Please reproduce, exactly and with nothing added, the lines of the material below that run from the one containing "[78,397,195,409] Using code, find" to the end.

--

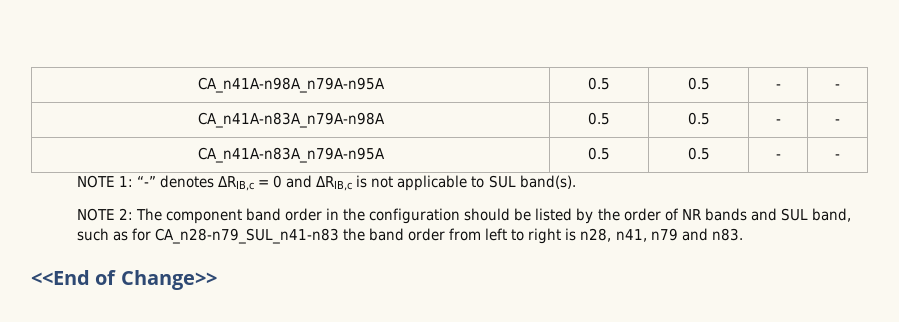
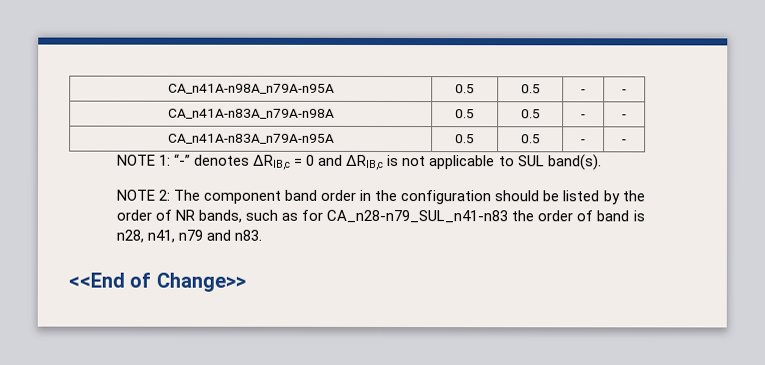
[704,208,851,222] bands and SUL band, -> [198,209,243,223] bands,
[369,228,562,244] band order from left to right -> [537,210,630,222] order of band

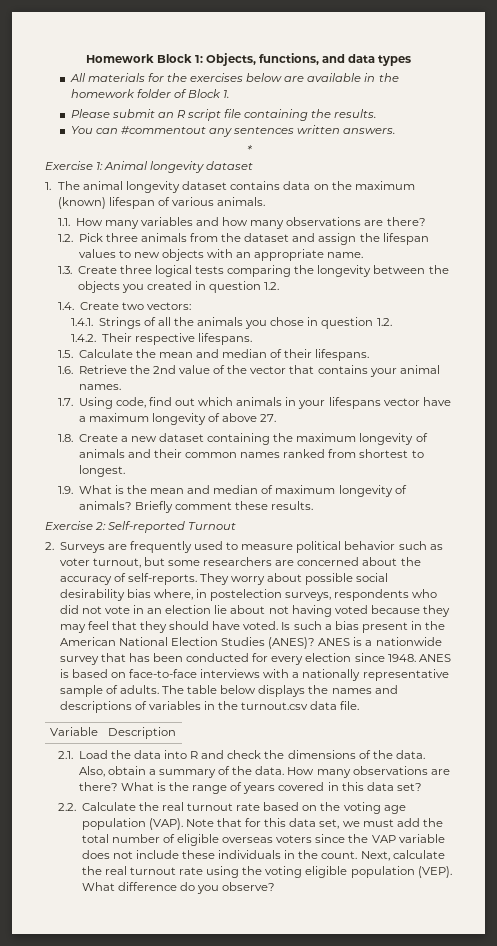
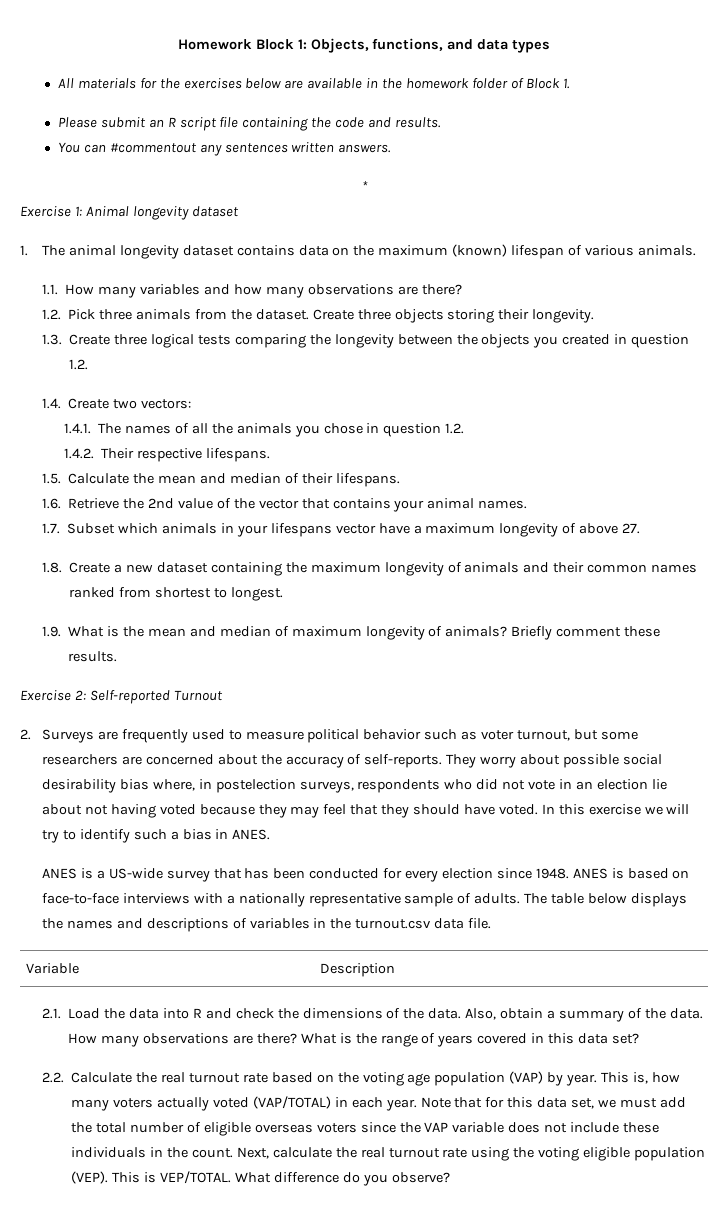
(332, 113) none -> [335,117,392,128] code and
[244,233,429,245] [78,249,364,261] dataset and assign the lifespan values to new objects with an appropriate name. -> [255,309,595,323] dataset. Create three objects storing their longevity.
[98,317,141,329] Strings -> [98,423,172,434] The names
[78,397,195,409] Using code, find out -> [67,523,116,534] Subset
[281,621,446,633] [59,637,316,649] Is such a bias present in the American National Election Studies (ANES)? -> [541,804,690,815] [41,829,271,843] In this exercise we will try to identify such a bias in ANES. //
[375,637,442,646] nationwide -> [108,868,163,879] US-wide
[148,818,183,830] (VAP). -> [509,1071,680,1086] [71,1096,417,1111] (VAP) by year. This is, how many voters actually voted (VAP/TOTAL) in each year.
(452, 872) none -> [112,1171,231,1184] This is VEP/TOTAL.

--

## Finished task
[78,397,195,409] Using code, find out -> [67,523,116,534] Subset
[281,621,446,633] [59,637,316,649] Is such a bias present in the American National Election Studies (ANES)? -> [541,804,690,815] [41,829,271,843] In this exercise we will try to identify such a bias in ANES. //
[375,637,442,646] nationwide -> [108,868,163,879] US-wide
[148,818,183,830] (VAP). -> [509,1071,680,1086] [71,1096,417,1111] (VAP) by year. This is, how many voters actually voted (VAP/TOTAL) in each year.
(452, 872) none -> [112,1171,231,1184] This is VEP/TOTAL.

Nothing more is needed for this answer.